What this task involves →
Transcribe all the rows below word for word, leaving out the pictures.

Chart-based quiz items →

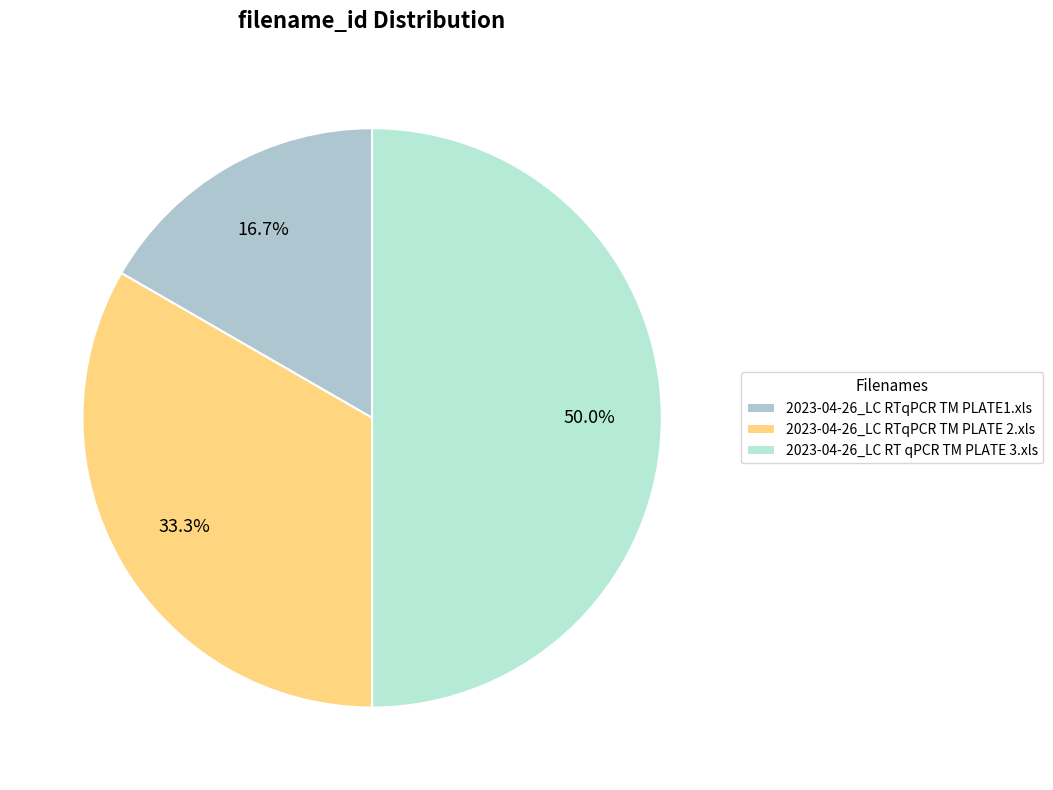

To the nearest percent, what portion does 2023-04-26_LC RT qPCR TM PLATE 3.xls represent?

50%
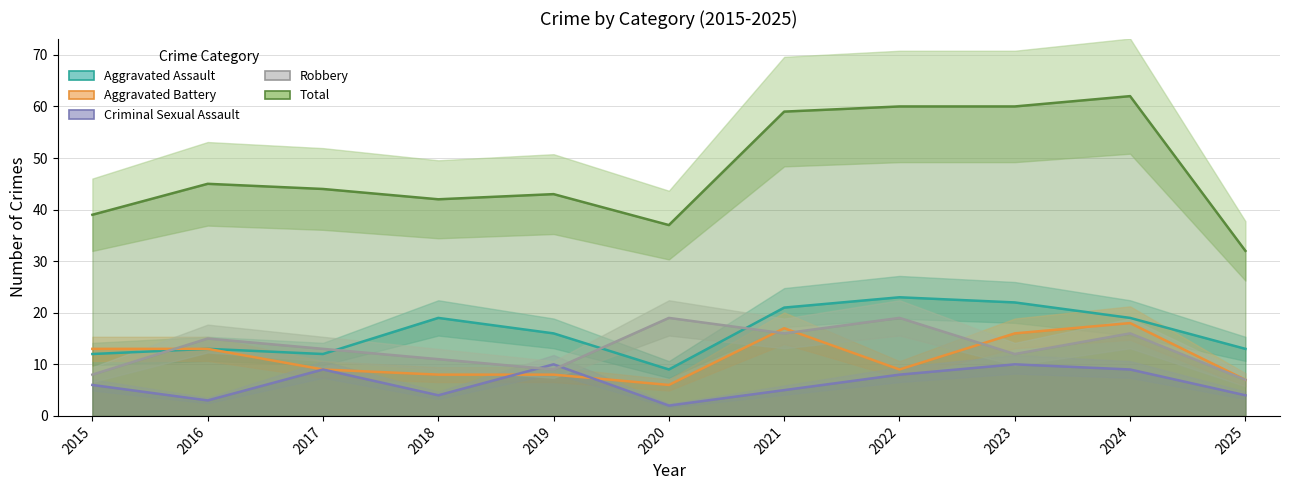

True or false: Total and Robbery cross at least once.

False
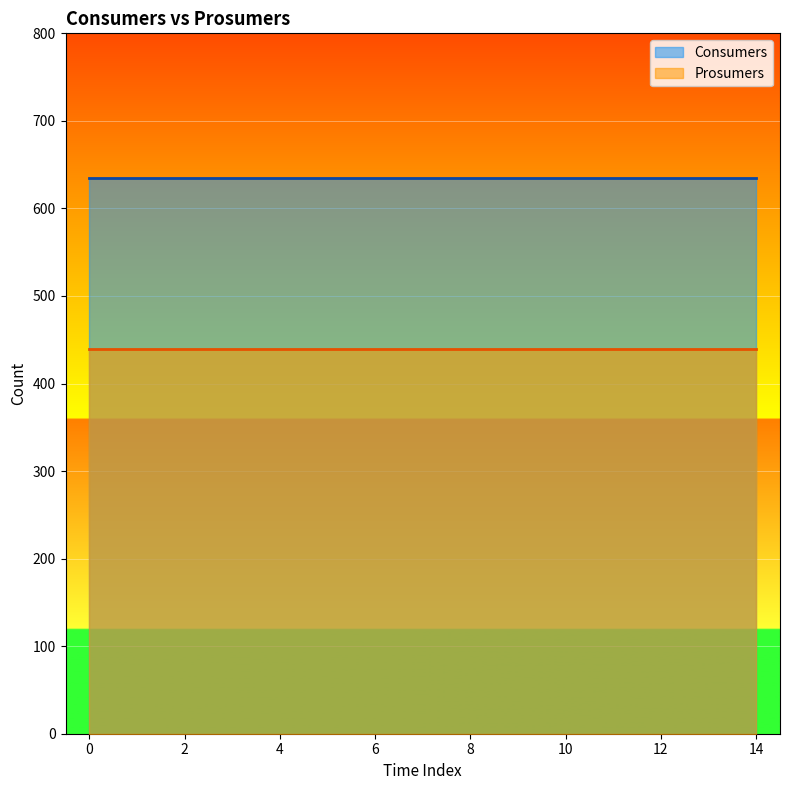

Is the value of Consumers at 6 greater than the value of Prosumers at 0?

Yes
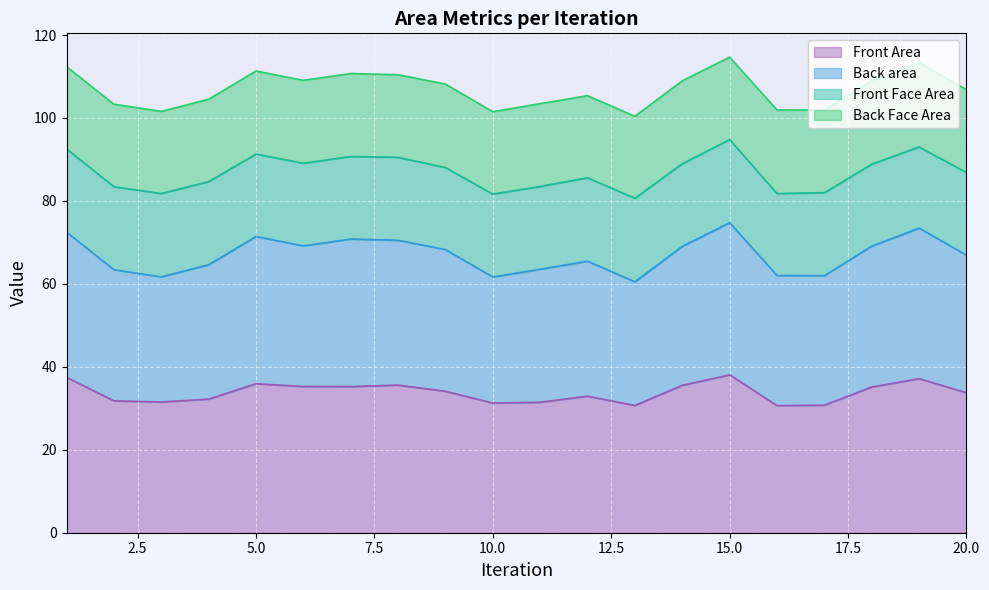

Does the chart display data point markers on the line(s)?

No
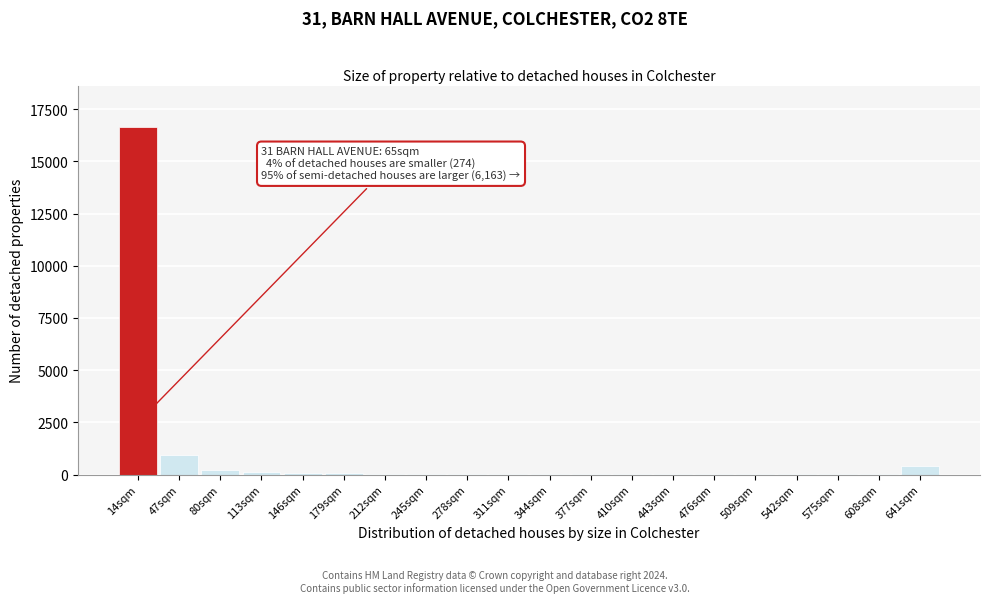

What is the greatest value displayed?

16630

Exercise response →
To the nearest percent, what portion does 2023-04-26_LC RT qPCR TM PLATE 3.xls represent?

50%

True or false: Total and Robbery cross at least once.

False

Is the value of Consumers at 6 greater than the value of Prosumers at 0?

Yes

Does the chart display data point markers on the line(s)?

No

What is the greatest value displayed?

16630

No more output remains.